→ EXERCISE
Can you write out the records below again, changing every "Source code" to "Source text" and leaving everything else as it is?

Data excerpts:
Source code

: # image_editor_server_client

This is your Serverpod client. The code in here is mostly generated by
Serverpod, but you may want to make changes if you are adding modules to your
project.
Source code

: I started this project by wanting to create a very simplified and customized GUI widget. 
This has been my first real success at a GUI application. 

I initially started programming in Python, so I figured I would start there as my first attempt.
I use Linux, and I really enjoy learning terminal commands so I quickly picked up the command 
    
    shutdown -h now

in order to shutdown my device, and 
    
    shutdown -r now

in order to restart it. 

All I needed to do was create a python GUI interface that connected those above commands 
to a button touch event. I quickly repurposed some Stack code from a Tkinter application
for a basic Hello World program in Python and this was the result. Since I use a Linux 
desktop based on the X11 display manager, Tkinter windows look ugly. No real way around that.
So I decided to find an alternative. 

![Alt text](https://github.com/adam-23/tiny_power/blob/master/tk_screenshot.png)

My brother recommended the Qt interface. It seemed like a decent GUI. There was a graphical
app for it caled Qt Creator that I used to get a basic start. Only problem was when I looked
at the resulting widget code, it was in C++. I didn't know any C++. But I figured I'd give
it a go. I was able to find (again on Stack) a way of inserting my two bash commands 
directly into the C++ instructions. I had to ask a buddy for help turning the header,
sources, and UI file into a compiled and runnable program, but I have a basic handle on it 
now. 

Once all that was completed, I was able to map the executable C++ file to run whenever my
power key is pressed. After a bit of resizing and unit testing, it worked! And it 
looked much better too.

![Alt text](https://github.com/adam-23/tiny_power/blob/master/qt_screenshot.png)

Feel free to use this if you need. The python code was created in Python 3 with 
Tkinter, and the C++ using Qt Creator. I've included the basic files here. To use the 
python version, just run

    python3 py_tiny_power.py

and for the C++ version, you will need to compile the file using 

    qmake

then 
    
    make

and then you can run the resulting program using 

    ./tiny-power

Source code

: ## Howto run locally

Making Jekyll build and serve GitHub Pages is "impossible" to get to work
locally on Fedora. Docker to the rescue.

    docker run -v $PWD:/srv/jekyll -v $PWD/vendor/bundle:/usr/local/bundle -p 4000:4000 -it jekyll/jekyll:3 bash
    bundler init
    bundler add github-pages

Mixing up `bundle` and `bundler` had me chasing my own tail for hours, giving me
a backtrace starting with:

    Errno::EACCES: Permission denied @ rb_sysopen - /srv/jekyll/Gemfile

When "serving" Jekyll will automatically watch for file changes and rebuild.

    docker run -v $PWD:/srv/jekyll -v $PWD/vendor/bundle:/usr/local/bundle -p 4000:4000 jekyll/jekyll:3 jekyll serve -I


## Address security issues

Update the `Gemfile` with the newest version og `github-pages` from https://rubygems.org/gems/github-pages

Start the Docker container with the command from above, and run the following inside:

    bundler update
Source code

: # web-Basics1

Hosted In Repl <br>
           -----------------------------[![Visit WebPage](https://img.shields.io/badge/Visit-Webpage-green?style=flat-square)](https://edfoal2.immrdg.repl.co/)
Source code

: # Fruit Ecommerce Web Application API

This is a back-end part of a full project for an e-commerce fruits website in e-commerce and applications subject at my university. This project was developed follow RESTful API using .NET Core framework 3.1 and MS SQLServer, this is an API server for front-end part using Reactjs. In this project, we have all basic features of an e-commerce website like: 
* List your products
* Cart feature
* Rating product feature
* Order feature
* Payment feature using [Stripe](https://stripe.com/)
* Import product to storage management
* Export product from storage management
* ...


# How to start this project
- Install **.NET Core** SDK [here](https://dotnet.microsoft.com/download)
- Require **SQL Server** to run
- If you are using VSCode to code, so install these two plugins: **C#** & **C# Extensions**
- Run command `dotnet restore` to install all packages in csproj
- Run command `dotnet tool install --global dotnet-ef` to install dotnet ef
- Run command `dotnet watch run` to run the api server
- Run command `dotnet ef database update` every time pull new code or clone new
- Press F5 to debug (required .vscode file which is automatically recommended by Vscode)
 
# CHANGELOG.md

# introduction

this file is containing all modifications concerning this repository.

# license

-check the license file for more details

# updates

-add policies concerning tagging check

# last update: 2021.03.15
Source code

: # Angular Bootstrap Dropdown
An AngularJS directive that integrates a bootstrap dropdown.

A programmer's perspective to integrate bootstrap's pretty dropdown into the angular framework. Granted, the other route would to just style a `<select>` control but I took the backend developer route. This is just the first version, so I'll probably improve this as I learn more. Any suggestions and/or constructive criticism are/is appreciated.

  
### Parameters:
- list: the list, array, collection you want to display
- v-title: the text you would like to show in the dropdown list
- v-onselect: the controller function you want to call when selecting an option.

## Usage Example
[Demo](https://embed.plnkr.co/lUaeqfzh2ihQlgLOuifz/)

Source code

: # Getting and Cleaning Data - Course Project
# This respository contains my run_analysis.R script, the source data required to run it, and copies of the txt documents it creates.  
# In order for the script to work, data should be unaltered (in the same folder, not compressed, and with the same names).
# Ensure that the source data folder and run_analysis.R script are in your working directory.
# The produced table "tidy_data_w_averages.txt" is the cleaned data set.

→ EXERCISE OUTPUT
Source text

: # image_editor_server_client

This is your Serverpod client. The code in here is mostly generated by
Serverpod, but you may want to make changes if you are adding modules to your
project.
Source text

: I started this project by wanting to create a very simplified and customized GUI widget. 
This has been my first real success at a GUI application. 

I initially started programming in Python, so I figured I would start there as my first attempt.
I use Linux, and I really enjoy learning terminal commands so I quickly picked up the command 
    
    shutdown -h now

in order to shutdown my device, and 
    
    shutdown -r now

in order to restart it. 

All I needed to do was create a python GUI interface that connected those above commands 
to a button touch event. I quickly repurposed some Stack code from a Tkinter application
for a basic Hello World program in Python and this was the result. Since I use a Linux 
desktop based on the X11 display manager, Tkinter windows look ugly. No real way around that.
So I decided to find an alternative. 

![Alt text](https://github.com/adam-23/tiny_power/blob/master/tk_screenshot.png)

My brother recommended the Qt interface. It seemed like a decent GUI. There was a graphical
app for it caled Qt Creator that I used to get a basic start. Only problem was when I looked
at the resulting widget code, it was in C++. I didn't know any C++. But I figured I'd give
it a go. I was able to find (again on Stack) a way of inserting my two bash commands 
directly into the C++ instructions. I had to ask a buddy for help turning the header,
sources, and UI file into a compiled and runnable program, but I have a basic handle on it 
now. 

Once all that was completed, I was able to map the executable C++ file to run whenever my
power key is pressed. After a bit of resizing and unit testing, it worked! And it 
looked much better too.

![Alt text](https://github.com/adam-23/tiny_power/blob/master/qt_screenshot.png)

Feel free to use this if you need. The python code was created in Python 3 with 
Tkinter, and the C++ using Qt Creator. I've included the basic files here. To use the 
python version, just run

    python3 py_tiny_power.py

and for the C++ version, you will need to compile the file using 

    qmake

then 
    
    make

and then you can run the resulting program using 

    ./tiny-power

Source text

: ## Howto run locally

Making Jekyll build and serve GitHub Pages is "impossible" to get to work
locally on Fedora. Docker to the rescue.

    docker run -v $PWD:/srv/jekyll -v $PWD/vendor/bundle:/usr/local/bundle -p 4000:4000 -it jekyll/jekyll:3 bash
    bundler init
    bundler add github-pages

Mixing up `bundle` and `bundler` had me chasing my own tail for hours, giving me
a backtrace starting with:

    Errno::EACCES: Permission denied @ rb_sysopen - /srv/jekyll/Gemfile

When "serving" Jekyll will automatically watch for file changes and rebuild.

    docker run -v $PWD:/srv/jekyll -v $PWD/vendor/bundle:/usr/local/bundle -p 4000:4000 jekyll/jekyll:3 jekyll serve -I


## Address security issues

Update the `Gemfile` with the newest version og `github-pages` from https://rubygems.org/gems/github-pages

Start the Docker container with the command from above, and run the following inside:

    bundler update
Source text

: # web-Basics1

Hosted In Repl <br>
           -----------------------------[![Visit WebPage](https://img.shields.io/badge/Visit-Webpage-green?style=flat-square)](https://edfoal2.immrdg.repl.co/)
Source text

: # Fruit Ecommerce Web Application API

This is a back-end part of a full project for an e-commerce fruits website in e-commerce and applications subject at my university. This project was developed follow RESTful API using .NET Core framework 3.1 and MS SQLServer, this is an API server for front-end part using Reactjs. In this project, we have all basic features of an e-commerce website like: 
* List your products
* Cart feature
* Rating product feature
* Order feature
* Payment feature using [Stripe](https://stripe.com/)
* Import product to storage management
* Export product from storage management
* ...


# How to start this project
- Install **.NET Core** SDK [here](https://dotnet.microsoft.com/download)
- Require **SQL Server** to run
- If you are using VSCode to code, so install these two plugins: **C#** & **C# Extensions**
- Run command `dotnet restore` to install all packages in csproj
- Run command `dotnet tool install --global dotnet-ef` to install dotnet ef
- Run command `dotnet watch run` to run the api server
- Run command `dotnet ef database update` every time pull new code or clone new
- Press F5 to debug (required .vscode file which is automatically recommended by Vscode)
 
# CHANGELOG.md

# introduction

this file is containing all modifications concerning this repository.

# license

-check the license file for more details

# updates

-add policies concerning tagging check

# last update: 2021.03.15
Source text

: # Angular Bootstrap Dropdown
An AngularJS directive that integrates a bootstrap dropdown.

A programmer's perspective to integrate bootstrap's pretty dropdown into the angular framework. Granted, the other route would to just style a `<select>` control but I took the backend developer route. This is just the first version, so I'll probably improve this as I learn more. Any suggestions and/or constructive criticism are/is appreciated.

  
### Parameters:
- list: the list, array, collection you want to display
- v-title: the text you would like to show in the dropdown list
- v-onselect: the controller function you want to call when selecting an option.

## Usage Example
[Demo](https://embed.plnkr.co/lUaeqfzh2ihQlgLOuifz/)

Source text

: # Getting and Cleaning Data - Course Project
# This respository contains my run_analysis.R script, the source data required to run it, and copies of the txt documents it creates.  
# In order for the script to work, data should be unaltered (in the same folder, not compressed, and with the same names).
# Ensure that the source data folder and run_analysis.R script are in your working directory.
# The produced table "tidy_data_w_averages.txt" is the cleaned data set.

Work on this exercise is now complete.